Ciertos vecinos jamás resolverán sus litigios. Hay casos extremos como el de las Coreas que oficialmente no han firmado la paz, el de Armenia y Azerbaiyán por la jurisdicción sobre la región de Nagorno Karavakh, el de Serbia y Bosnia Herzegovina por tan reciente conflicto étnico-religioso o el de Alemania y Holanda por heridas de guerra que no terminan de sanar.
El ejemplo de Uruguay y Argentina, sin embargo, es distinto: sus pleitos territoriales quedan lejos y la discusión suele centrarse más en la posesión de Carlos Gardel y en temas futboleros.
Mientras este miércoles veía brincar a la cancha a los dos equipos, recordaba que en torno a dos ríos se jugó el mejor futbol de la primera mitad del siglo XX: en Europa, cerca del caudal del Danubio, brillaron las selecciones de Austria, Hungría y la extinta Checoslovaquia; en América, bañados por el ancho río de la Plata, Uruguay y Argentina enseñaban al mundo lo que es tratar el balón con verdadera dulzura.
Sonaban los himnos nacionales en el estadio Centenario de Montevideo y me remitía a un lejanísimo partido del que perduran borrosas imágenes de cine. Fue la primera final de Copa del Mundo, la de 1930 jugada en ese mismo Centenario, en la que Uruguay derrotó a Argentina: el país chico, la provincia escindida del territorio argentino, la nación más cercana culturalmente a Buenos Aires, era precisamente la que despojaba a los argentinos del título mundial.
En ese partido se peleó por todo; inclusive, sobre si se jugaría con el balón de los locales o con el de los visitantes; al final, se acordó utilizar la pelota argentina en el primer tiempo (y los albicelestes se fueron al descanso ganando 2-1) y la de los charrúas en el segundo (los celestes voltearon el marcador a 4-2).
Desde entonces, uruguayos y argentinos desarrollaron desde la más preciosa técnica, hasta aquello conocido como el “cancherismo”, es decir, la habilidad para ganar con vías alternas a los goles.
Lo mismo existieron artistas como Maradona en Argentina o Francescoli en Uruguay, que jugadores malencarados cuyo valor principal era ejercer, como se dice a menudo en Sudamérica, de caudillos, de amedrentadores, de represores del talento rival.
Luego Uruguay se quedó en la historia; la otrora “garra” fue confundida con “guerra”, la entrega con patadas, y poco a poco nos fuimos acostumbrando a que los charrúas dejaran de asistir a Mundiales.

**Listado de datos:**
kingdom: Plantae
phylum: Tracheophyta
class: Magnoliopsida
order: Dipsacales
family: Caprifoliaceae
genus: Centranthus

**Tareas:**
- a) ¿Concuerdan con el texto sobre el fútbol uruguayo y argentino estas afirmaciones? (i) La primera final de Copa del Mundo se jugó en 1930 en el estadio Centenario. (ii) Argentina ganó aquella final. (iii) En el segundo tiempo de esa final se usó la pelota argentina. Responde sí o no a cada una y cita literalmente las palabras del texto que lo deciden.
- b) Transcribe del texto sobre el fútbol uruguayo y argentino el fragmento que va desde "Lo mismo existieron" hasta "asistir a Mundiales.", ambos incluidos.
Las entradas no guardan relación con el texto sobre el fútbol uruguayo y argentino.

**Tareas resueltas:**
- a)
(i) Sí: «Fue la primera final de Copa del Mundo, la de 1930 jugada en ese mismo Centenario».
(ii) No: «en la que Uruguay derrotó a Argentina».
(iii) No: «se acordó utilizar la pelota argentina en el primer tiempo» y «la de los charrúas en el segundo».

- b)
Lo mismo existieron artistas como Maradona en Argentina o Francescoli en Uruguay, que jugadores malencarados cuyo valor principal era ejercer, como se dice a menudo en Sudamérica, de caudillos, de amedrentadores, de represores del talento rival.
Luego Uruguay se quedó en la historia; la otrora “garra” fue confundida con “guerra”, la entrega con patadas, y poco a poco nos fuimos acostumbrando a que los charrúas dejaran de asistir a Mundiales.